----- Given records

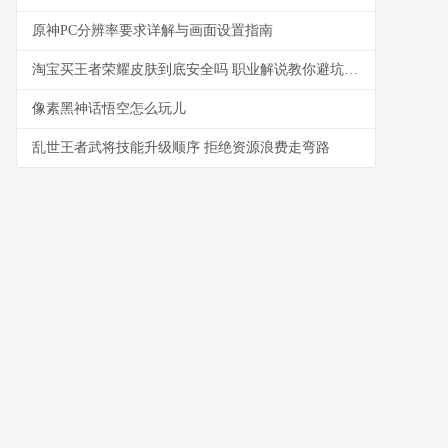
原神PC分辨率要求详解与画面设置指南
淘宝买王者荣耀皮肤到底安全吗 职业解说教你避坑指南
像素黑神话悟空怎么玩儿
乱世王者武将技能升级顺序 拒绝资源浪费走弯路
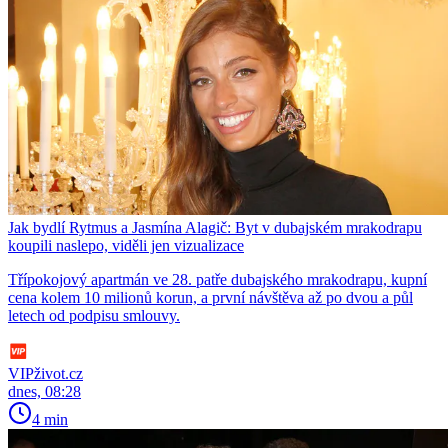
Jak bydlí Rytmus a Jasmína Alagič: Byt v dubajském mrakodrapu
koupili naslepo, viděli jen vizualizace
Třípokojový apartmán ve 28. patře dubajského mrakodrapu, kupní
cena kolem 10 milionů korun, a první návštěva až po dvou a půl
letech od podpisu smlouvy.
VIPživot.cz
dnes, 08:28
4 min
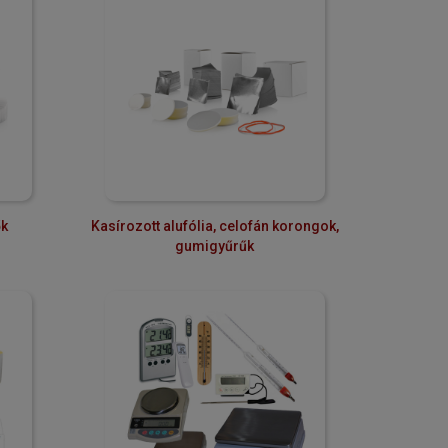
ők
Kasírozott alufólia, celofán korongok,
gumigyűrűk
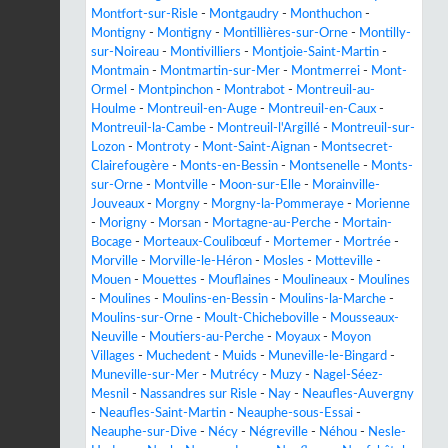
Montfort-sur-Risle
-
Montgaudry
-
Monthuchon
-
Montigny
-
Montigny
-
Montillières-sur-Orne
-
Montilly-
sur-Noireau
-
Montivilliers
-
Montjoie-Saint-Martin
-
Montmain
-
Montmartin-sur-Mer
-
Montmerrei
-
Mont-
Ormel
-
Montpinchon
-
Montrabot
-
Montreuil-au-
Houlme
-
Montreuil-en-Auge
-
Montreuil-en-Caux
-
Montreuil-la-Cambe
-
Montreuil-l'Argillé
-
Montreuil-sur-
Lozon
-
Montroty
-
Mont-Saint-Aignan
-
Montsecret-
Clairefougère
-
Monts-en-Bessin
-
Montsenelle
-
Monts-
sur-Orne
-
Montville
-
Moon-sur-Elle
-
Morainville-
Jouveaux
-
Morgny
-
Morgny-la-Pommeraye
-
Morienne
-
Morigny
-
Morsan
-
Mortagne-au-Perche
-
Mortain-
Bocage
-
Morteaux-Coulibœuf
-
Mortemer
-
Mortrée
-
Morville
-
Morville-le-Héron
-
Mosles
-
Motteville
-
Mouen
-
Mouettes
-
Mouflaines
-
Moulineaux
-
Moulines
-
Moulines
-
Moulins-en-Bessin
-
Moulins-la-Marche
-
Moulins-sur-Orne
-
Moult-Chicheboville
-
Mousseaux-
Neuville
-
Moutiers-au-Perche
-
Moyaux
-
Moyon
Villages
-
Muchedent
-
Muids
-
Muneville-le-Bingard
-
Muneville-sur-Mer
-
Mutrécy
-
Muzy
-
Nagel-Séez-
Mesnil
-
Nassandres sur Risle
-
Nay
-
Neaufles-Auvergny
-
Neaufles-Saint-Martin
-
Neauphe-sous-Essai
-
Neauphe-sur-Dive
-
Nécy
-
Négreville
-
Néhou
-
Nesle-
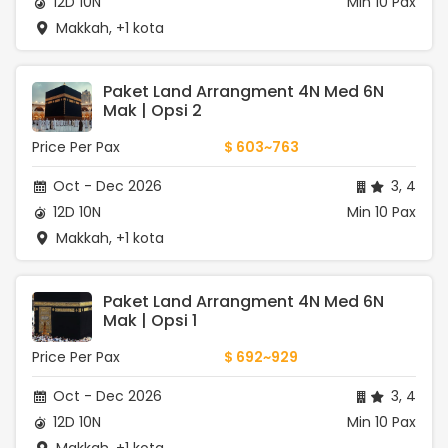
12D 10N
Min 10 Pax
Makkah, +1 kota
Paket Land Arrangment 4N Med 6N 
Mak | Opsi 2
Price Per Pax
$ 603~763
Oct - Dec 2026
3, 4
12D 10N
Min 10 Pax
Makkah, +1 kota
Paket Land Arrangment 4N Med 6N 
Mak | Opsi 1
Price Per Pax
$ 692~929
Oct - Dec 2026
3, 4
12D 10N
Min 10 Pax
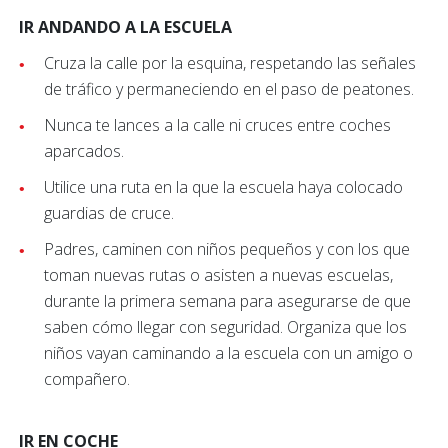
IR ANDANDO A LA ESCUELA
Cruza la calle por la esquina, respetando las señales
de tráfico y permaneciendo en el paso de peatones.
Nunca te lances a la calle ni cruces entre coches
aparcados.
Utilice una ruta en la que la escuela haya colocado
guardias de cruce.
Padres, caminen con niños pequeños y con los que
toman nuevas rutas o asisten a nuevas escuelas,
durante la primera semana para asegurarse de que
saben cómo llegar con seguridad. Organiza que los
niños vayan caminando a la escuela con un amigo o
compañero.
IR EN COCHE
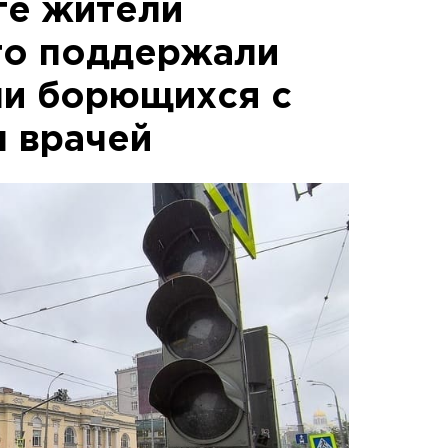
ге жители
го поддержали
ми борющихся с
 врачей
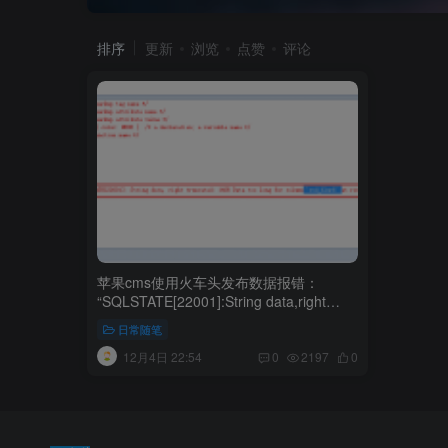
排序
更新
浏览
点赞
评论
苹果cms使用火车头发布数据报错：
“SQLSTATE[22001]:String data,right
truncated:1406 Data too long for column
日常随笔
‘vod_blurb’ at row 1”
12月4日 22:54
0
2197
0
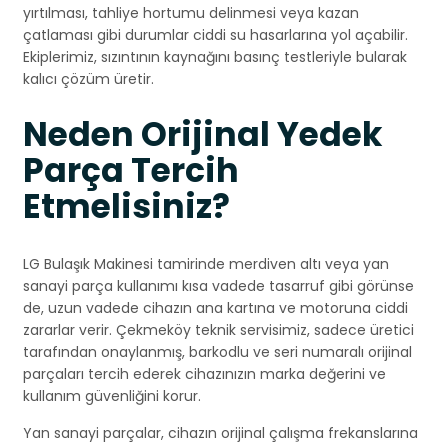
yırtılması, tahliye hortumu delinmesi veya kazan
çatlaması gibi durumlar ciddi su hasarlarına yol açabilir.
Ekiplerimiz, sızıntının kaynağını basınç testleriyle bularak
kalıcı çözüm üretir.
Neden Orijinal Yedek
Parça Tercih
Etmelisiniz?
LG Bulaşık Makinesi tamirinde merdiven altı veya yan
sanayi parça kullanımı kısa vadede tasarruf gibi görünse
de, uzun vadede cihazın ana kartına ve motoruna ciddi
zararlar verir. Çekmeköy teknik servisimiz, sadece üretici
tarafından onaylanmış, barkodlu ve seri numaralı orijinal
parçaları tercih ederek cihazınızın marka değerini ve
kullanım güvenliğini korur.
Yan sanayi parçalar, cihazın orijinal çalışma frekanslarına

----------

**Exercise brief**
Please report every line in the records above that contains the word "niños". Copy each such line in full.

**Written answer**
Padres, caminen con niños pequeños y con los que
niños vayan caminando a la escuela con un amigo o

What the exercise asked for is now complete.